**** Data for this exercise ****
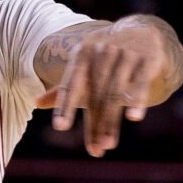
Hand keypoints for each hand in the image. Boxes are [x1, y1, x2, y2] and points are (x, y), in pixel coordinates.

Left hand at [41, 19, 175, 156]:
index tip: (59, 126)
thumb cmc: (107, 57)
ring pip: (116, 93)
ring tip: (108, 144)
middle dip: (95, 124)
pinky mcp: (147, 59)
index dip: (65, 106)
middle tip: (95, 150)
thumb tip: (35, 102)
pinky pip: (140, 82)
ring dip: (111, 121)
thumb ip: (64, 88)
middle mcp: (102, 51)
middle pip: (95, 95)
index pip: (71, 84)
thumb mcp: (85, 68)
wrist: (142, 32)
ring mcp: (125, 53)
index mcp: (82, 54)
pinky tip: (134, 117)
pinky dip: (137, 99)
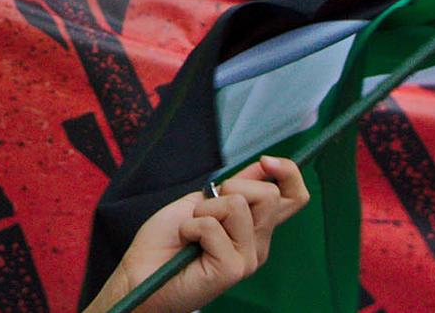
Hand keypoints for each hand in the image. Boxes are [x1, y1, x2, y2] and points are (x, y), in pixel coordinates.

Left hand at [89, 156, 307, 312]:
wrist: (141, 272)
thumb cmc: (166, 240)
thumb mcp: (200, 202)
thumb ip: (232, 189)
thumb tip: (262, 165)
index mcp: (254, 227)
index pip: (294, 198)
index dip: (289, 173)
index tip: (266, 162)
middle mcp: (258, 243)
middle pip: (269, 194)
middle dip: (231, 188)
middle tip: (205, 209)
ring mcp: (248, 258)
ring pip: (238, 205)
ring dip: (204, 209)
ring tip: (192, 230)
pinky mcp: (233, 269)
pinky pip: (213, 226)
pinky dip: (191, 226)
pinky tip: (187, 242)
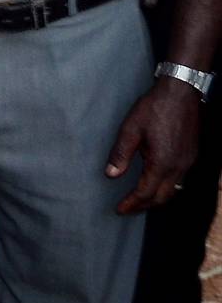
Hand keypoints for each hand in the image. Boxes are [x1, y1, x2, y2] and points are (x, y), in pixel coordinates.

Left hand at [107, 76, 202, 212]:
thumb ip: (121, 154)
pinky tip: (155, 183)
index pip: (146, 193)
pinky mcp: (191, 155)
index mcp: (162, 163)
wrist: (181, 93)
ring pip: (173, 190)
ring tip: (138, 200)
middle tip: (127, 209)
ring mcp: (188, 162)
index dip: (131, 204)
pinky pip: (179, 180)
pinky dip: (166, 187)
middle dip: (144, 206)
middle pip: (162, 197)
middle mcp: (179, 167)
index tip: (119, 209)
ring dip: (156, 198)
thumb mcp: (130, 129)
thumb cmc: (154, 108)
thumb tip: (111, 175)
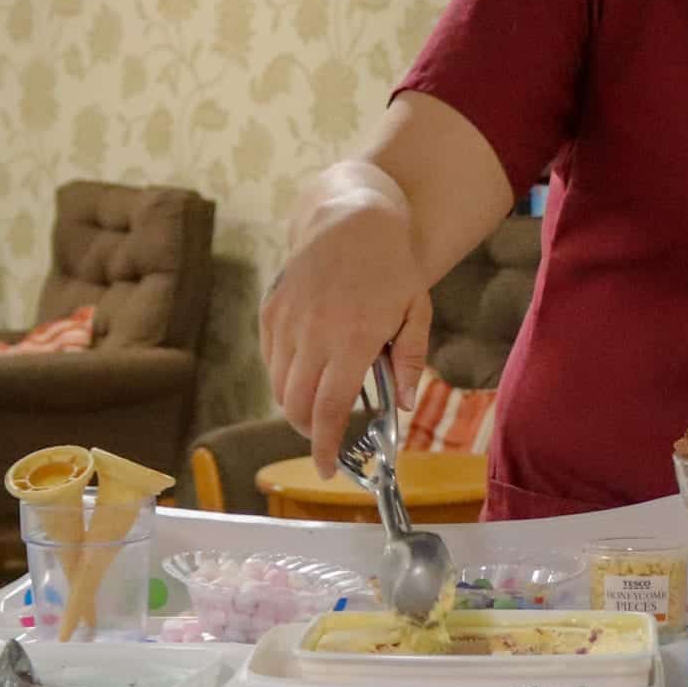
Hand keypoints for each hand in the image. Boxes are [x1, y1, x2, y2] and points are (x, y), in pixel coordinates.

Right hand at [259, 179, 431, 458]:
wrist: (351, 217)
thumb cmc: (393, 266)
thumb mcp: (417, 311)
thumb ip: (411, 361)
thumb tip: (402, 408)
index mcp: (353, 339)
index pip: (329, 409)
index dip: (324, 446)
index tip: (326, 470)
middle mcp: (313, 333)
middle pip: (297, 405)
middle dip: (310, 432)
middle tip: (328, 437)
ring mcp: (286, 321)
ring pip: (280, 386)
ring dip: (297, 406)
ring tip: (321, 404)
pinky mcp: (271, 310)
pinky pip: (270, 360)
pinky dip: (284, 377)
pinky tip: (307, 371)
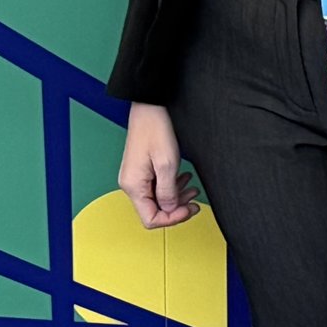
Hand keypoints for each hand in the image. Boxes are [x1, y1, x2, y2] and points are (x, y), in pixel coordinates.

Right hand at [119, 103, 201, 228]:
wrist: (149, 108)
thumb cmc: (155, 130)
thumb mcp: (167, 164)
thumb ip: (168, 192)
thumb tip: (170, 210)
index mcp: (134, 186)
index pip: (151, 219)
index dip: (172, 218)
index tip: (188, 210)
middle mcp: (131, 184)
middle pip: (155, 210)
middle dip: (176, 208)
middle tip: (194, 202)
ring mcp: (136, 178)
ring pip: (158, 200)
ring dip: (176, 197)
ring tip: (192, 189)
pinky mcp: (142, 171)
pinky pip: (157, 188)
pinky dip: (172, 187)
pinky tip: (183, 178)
****
To do: Please transcribe exactly the line containing "middle pip: (155, 210)" and every line after it through the end of the records, and nothing else.

Written answer:
middle pip: (155, 210)
middle dip: (176, 208)
middle tip: (194, 202)
ring mcp: (136, 178)
ring pip: (158, 200)
ring dip: (176, 197)
ring tip: (192, 189)
pinky mcp: (142, 171)
pinky pip: (157, 188)
pinky dip: (172, 187)
pinky tip: (183, 178)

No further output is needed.